*** Begin section ***

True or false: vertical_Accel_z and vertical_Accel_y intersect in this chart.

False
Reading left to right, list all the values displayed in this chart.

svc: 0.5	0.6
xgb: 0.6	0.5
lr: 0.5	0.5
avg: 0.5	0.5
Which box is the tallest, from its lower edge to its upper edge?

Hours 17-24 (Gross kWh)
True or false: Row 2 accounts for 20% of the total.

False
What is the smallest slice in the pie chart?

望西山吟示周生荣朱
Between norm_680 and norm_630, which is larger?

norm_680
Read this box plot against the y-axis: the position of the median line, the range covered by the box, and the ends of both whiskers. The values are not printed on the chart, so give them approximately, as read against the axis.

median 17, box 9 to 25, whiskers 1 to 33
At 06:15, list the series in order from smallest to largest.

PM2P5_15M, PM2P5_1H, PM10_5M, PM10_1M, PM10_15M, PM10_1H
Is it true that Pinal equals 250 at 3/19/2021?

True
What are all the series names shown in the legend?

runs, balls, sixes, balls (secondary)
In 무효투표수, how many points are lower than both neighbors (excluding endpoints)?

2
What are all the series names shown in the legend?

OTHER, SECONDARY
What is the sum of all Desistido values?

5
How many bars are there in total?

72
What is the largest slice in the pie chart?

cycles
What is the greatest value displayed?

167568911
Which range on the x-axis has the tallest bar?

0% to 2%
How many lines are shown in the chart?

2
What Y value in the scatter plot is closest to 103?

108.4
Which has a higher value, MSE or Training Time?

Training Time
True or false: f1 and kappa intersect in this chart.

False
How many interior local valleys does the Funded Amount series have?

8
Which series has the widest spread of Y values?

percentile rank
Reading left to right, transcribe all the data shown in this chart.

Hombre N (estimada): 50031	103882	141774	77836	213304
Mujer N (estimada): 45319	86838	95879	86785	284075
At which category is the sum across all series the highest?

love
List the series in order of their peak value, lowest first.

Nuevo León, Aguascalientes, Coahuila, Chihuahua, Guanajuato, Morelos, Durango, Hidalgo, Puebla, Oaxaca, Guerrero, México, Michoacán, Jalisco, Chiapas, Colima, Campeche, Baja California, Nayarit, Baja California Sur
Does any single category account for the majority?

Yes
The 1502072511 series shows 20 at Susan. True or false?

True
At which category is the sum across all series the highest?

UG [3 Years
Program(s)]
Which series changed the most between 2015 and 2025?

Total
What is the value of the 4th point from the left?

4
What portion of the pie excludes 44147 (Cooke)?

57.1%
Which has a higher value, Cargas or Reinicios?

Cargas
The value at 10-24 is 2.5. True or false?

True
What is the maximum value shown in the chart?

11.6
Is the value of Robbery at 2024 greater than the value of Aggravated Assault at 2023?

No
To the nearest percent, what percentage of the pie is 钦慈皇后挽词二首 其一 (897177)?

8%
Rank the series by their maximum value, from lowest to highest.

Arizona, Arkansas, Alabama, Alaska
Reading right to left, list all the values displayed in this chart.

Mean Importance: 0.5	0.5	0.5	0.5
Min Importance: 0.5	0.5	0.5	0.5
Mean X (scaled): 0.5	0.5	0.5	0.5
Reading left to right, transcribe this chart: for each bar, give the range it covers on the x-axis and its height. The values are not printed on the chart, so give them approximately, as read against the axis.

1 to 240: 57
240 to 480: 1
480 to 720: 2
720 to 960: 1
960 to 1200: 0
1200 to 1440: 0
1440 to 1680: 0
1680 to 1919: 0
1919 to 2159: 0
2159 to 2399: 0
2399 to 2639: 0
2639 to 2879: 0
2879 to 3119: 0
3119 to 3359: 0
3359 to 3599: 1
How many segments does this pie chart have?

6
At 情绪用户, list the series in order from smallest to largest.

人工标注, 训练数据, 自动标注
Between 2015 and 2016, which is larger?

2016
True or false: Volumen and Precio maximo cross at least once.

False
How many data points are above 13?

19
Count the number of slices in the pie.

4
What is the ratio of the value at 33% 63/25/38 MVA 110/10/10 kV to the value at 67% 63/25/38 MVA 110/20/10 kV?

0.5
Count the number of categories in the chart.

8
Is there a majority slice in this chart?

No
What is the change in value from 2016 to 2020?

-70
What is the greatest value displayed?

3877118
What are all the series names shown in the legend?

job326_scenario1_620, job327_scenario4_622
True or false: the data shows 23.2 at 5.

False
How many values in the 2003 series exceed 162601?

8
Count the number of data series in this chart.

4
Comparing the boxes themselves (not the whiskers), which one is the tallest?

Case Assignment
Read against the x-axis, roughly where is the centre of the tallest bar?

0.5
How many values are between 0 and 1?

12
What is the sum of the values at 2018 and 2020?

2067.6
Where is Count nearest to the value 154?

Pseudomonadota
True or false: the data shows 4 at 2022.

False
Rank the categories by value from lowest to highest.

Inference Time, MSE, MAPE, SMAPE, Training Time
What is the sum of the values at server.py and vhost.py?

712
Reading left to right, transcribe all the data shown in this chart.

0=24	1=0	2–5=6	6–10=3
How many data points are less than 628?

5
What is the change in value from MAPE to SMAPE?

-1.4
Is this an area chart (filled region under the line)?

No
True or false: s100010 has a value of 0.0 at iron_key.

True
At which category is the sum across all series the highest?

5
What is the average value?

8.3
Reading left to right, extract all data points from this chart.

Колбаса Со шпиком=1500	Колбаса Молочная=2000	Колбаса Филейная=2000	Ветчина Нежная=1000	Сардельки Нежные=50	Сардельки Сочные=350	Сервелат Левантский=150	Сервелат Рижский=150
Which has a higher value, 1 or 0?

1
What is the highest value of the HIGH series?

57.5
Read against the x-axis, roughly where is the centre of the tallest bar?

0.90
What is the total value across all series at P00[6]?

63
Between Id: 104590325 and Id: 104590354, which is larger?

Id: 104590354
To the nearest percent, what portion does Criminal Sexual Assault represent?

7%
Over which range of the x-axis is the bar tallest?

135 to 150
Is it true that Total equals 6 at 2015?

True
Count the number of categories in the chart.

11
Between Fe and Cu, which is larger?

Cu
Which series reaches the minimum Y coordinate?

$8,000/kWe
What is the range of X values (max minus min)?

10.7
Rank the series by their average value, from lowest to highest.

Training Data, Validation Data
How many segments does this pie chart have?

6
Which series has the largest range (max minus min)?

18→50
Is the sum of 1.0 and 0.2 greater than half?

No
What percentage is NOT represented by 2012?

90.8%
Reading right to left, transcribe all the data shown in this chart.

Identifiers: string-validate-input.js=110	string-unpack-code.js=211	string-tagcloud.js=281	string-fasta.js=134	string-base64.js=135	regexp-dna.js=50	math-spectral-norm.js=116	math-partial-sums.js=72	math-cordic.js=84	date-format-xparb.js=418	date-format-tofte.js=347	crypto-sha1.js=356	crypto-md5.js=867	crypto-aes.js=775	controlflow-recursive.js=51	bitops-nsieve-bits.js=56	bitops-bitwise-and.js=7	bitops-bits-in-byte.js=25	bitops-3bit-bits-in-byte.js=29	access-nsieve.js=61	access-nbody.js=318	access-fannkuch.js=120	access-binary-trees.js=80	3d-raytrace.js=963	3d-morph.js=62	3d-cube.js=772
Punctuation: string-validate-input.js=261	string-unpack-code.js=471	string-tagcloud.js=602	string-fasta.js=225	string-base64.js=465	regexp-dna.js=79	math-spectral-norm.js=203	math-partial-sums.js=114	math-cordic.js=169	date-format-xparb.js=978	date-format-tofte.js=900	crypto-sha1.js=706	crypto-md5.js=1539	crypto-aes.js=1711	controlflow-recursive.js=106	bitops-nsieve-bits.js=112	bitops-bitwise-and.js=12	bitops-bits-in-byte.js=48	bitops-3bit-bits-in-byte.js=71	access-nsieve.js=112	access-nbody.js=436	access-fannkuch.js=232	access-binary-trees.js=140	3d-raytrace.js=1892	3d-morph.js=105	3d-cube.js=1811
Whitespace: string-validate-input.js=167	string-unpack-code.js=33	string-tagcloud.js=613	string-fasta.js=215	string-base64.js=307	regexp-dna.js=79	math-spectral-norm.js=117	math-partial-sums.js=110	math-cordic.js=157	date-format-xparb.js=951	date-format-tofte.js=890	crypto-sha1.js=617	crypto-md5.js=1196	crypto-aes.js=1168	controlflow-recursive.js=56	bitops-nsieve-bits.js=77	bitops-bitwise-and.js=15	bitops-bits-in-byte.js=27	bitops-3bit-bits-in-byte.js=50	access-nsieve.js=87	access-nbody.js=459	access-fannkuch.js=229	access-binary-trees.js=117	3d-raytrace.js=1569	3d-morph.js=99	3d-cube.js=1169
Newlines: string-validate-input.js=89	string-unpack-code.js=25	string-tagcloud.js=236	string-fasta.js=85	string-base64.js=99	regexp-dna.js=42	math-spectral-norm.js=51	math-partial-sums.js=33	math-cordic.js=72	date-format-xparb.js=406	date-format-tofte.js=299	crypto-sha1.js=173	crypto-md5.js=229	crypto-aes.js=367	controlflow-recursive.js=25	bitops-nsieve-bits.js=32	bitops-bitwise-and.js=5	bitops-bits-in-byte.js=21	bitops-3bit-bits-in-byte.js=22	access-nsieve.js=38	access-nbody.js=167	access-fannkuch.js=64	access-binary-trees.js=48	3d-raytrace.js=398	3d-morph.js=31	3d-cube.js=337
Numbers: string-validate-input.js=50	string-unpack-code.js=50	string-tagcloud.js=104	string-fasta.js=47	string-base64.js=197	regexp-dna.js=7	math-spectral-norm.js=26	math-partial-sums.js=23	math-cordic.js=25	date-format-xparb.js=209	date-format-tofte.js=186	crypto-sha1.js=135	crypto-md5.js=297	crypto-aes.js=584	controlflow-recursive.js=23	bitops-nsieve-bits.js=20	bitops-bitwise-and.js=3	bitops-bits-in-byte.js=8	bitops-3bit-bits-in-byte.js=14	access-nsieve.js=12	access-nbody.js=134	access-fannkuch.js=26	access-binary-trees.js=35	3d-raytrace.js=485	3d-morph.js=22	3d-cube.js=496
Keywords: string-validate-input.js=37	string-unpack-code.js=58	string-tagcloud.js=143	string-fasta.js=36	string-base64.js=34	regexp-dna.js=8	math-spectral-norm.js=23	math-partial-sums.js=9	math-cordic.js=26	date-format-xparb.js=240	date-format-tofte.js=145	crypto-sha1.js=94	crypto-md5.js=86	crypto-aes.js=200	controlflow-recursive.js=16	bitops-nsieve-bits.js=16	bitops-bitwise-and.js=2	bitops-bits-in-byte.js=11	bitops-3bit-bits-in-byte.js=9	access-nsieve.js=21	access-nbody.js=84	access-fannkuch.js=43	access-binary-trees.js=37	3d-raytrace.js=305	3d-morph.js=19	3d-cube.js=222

*** End section ***

Copy out everything in the listing from the line containing "Arizona, Arkansas, Alabama, Alaska" down to the line containing "True or false: the data shows 4 at 2022.", both lines included, reproducing each line precisely.

Your response
Arizona, Arkansas, Alabama, Alaska
Reading right to left, list all the values displayed in this chart.

Mean Importance: 0.5	0.5	0.5	0.5
Min Importance: 0.5	0.5	0.5	0.5
Mean X (scaled): 0.5	0.5	0.5	0.5
Reading left to right, transcribe this chart: for each bar, give the range it covers on the x-axis and its height. The values are not printed on the chart, so give them approximately, as read against the axis.

1 to 240: 57
240 to 480: 1
480 to 720: 2
720 to 960: 1
960 to 1200: 0
1200 to 1440: 0
1440 to 1680: 0
1680 to 1919: 0
1919 to 2159: 0
2159 to 2399: 0
2399 to 2639: 0
2639 to 2879: 0
2879 to 3119: 0
3119 to 3359: 0
3359 to 3599: 1
How many segments does this pie chart have?

6
At 情绪用户, list the series in order from smallest to largest.

人工标注, 训练数据, 自动标注
Between 2015 and 2016, which is larger?

2016
True or false: Volumen and Precio maximo cross at least once.

False
How many data points are above 13?

19
Count the number of slices in the pie.

4
What is the ratio of the value at 33% 63/25/38 MVA 110/10/10 kV to the value at 67% 63/25/38 MVA 110/20/10 kV?

0.5
Count the number of categories in the chart.

8
Is there a majority slice in this chart?

No
What is the change in value from 2016 to 2020?

-70
What is the greatest value displayed?

3877118
What are all the series names shown in the legend?

job326_scenario1_620, job327_scenario4_622
True or false: the data shows 23.2 at 5.

False
How many values in the 2003 series exceed 162601?

8
Count the number of data series in this chart.

4
Comparing the boxes themselves (not the whiskers), which one is the tallest?

Case Assignment
Read against the x-axis, roughly where is the centre of the tallest bar?

0.5
How many values are between 0 and 1?

12
What is the sum of the values at 2018 and 2020?

2067.6
Where is Count nearest to the value 154?

Pseudomonadota
True or false: the data shows 4 at 2022.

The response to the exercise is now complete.